(nota per i nuovi lettori: un trödel è un robivecchi, a dresda erano i miei negozi preferiti, perchè la vita della gente mi affascina).
la gran quantità di trödel a dresda è, credo, dovuta al fatto che nel passaggio fra DDR e BRD la gente ha deciso di buttar via la vecchia vita, per far entrare quella nuova, fatta di consumismo, luci, novità, progresso e mutui rateizzabili.
questo ha riempito i robivecchi di “roba”, difficile definirla diversamente, roba varia. piatti, bicchieri, posate, boccali, tazze, oggetti misteriosi, polverosi e coloratissimi, porcellane bianche e blu, portacandele di tutti i tipi, ciottori di cucina, vestiti e giocattoli di bimbi di un altro pianeta: il socialismo reale.

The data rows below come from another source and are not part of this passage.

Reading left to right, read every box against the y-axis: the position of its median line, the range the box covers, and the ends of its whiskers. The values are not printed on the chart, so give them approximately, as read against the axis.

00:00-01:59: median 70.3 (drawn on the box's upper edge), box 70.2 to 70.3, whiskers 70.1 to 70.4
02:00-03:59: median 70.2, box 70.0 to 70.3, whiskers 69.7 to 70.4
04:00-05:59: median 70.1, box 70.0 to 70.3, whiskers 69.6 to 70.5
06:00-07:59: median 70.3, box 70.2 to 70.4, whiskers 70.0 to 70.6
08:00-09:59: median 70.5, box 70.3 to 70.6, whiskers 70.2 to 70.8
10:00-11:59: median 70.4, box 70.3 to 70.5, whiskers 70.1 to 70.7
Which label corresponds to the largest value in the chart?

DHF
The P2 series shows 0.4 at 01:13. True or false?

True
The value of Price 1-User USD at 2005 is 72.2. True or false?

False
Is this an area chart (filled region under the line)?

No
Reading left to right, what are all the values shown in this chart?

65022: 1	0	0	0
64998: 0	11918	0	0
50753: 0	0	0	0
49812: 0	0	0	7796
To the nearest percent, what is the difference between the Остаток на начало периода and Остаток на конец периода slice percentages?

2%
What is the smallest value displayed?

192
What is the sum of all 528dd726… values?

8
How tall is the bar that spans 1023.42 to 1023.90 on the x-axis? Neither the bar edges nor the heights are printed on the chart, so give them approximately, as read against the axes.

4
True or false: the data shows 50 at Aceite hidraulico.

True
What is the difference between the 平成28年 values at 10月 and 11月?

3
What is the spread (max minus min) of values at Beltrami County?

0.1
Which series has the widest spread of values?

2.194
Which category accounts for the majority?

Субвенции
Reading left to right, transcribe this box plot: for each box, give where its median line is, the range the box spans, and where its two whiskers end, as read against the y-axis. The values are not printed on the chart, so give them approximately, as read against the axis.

in un trödel ci potevo passare un intero pomeriggio, poi caricavo tutti i miei tesori sulla bici e triofalmente andavo a casa, invitavo la Bionda a cena e le mostravo i miei acquisti, per vederla ridere come una matta e sentirle raccontare storie di quando era bambina e usava gli oggetti “da museo” che tenevo in mano.
qua a lucca non c’è la stessa cosa.
c’è il mercatino dell’antiquariato, ma un robivecchi e un antiquario sono due cose assai diverse: dal robivecchi compri un vecchio mobile sudicio, lo paghi due spiccioli e lo porti a casa.
dall’antiquario compri un mobile pulito che LUI ha pagato due spiccioli dal robivecchi ma che a te fa pagare molto, ma molto di più.
a lucca ci sono soprattutto gli antiquari, e qualche robivecchi.
ieri sono stata a un semi nascosto mercatino, dove la gente porta le proprie cose che vengono vendute a un prezzo che cala a seconda del tempo che passa fra quando le portano e quando le vendono.
a parte alcune cose, giudicate “a prezzo fisso”, a giudizio insindacabile del proprietario.
è un posto grande, con tante cose assurde ammassate e a me sa un po’ di dresda, per cui ci vado sempre volentieri.
l’unico problema è che mi resta sempre qualche cosa assurda attaccata alle mani.
per esempio un ibis di ferro in grandezza naturale…

per esempio tre anatre di legno…

per esempio un mettituttino anni cinquanta che come si fa a lasciarlo lì?
(foto HDC)
(di questo ancora non ho la foto perchè prima va sverniciato e ripitturato, pensavo a un bel rosso ferrari, o a verde prato, ma devo ancora decidermi, ora è solo color sudicio)
quando vado al trödel di lucca trovo le tazze di mia nonna, l’oliera di mia madre, il cavallo a dondolo dal quale mio cugino mi sparava i fulminanti, quel dilinguente.
quello che a dresda mi profuma di esotico qui mi pare consueto, ma non per questo meno interessante.
fuori ci sono degli animali tipo in vetroresina, un elefante, una mucca vestita da cowboy e anche un maiale, a grandezza naturale, con al collo una splendida cravatta.
entrando ci sono vecchie stufe, un pianoforte, poltrone tigrate e leopardate, perfino finti grammofoni e finti fiori e finti vasi cinesi finti.
poi tavolini di marmo perfetti per fare il croccante, scarpe, vestiti, bambole, topolini (di carta e non), enciclopedie “conoscere”, bruttissime ribaltine, credenze, attaccapanni, manichini, pitali, vasi, bamboline “ricordo di san marino”, prigioniere in quelle scatole di plastica polverose, scarponi da sci, camicie da notte, pizzi strappati, specchi magici, frigoriferi, bidoni del latte, una macchina del braille, telefoni, radio, bocce di legno, bricchi del latte del mulino bianco, spremiagrumi, tritacarne, passatutto, abat jours, tazzine segafredo, bicchieri da birra, portaformaggio, cavaricotte, (=schiumarole), mestoli, forchette dai denti torti e soprattutto gente col naso per aria.
un robivecchi è dove cerchiamo per l’oggi quello che dieci anni fa non avremmo mai conservato per domani.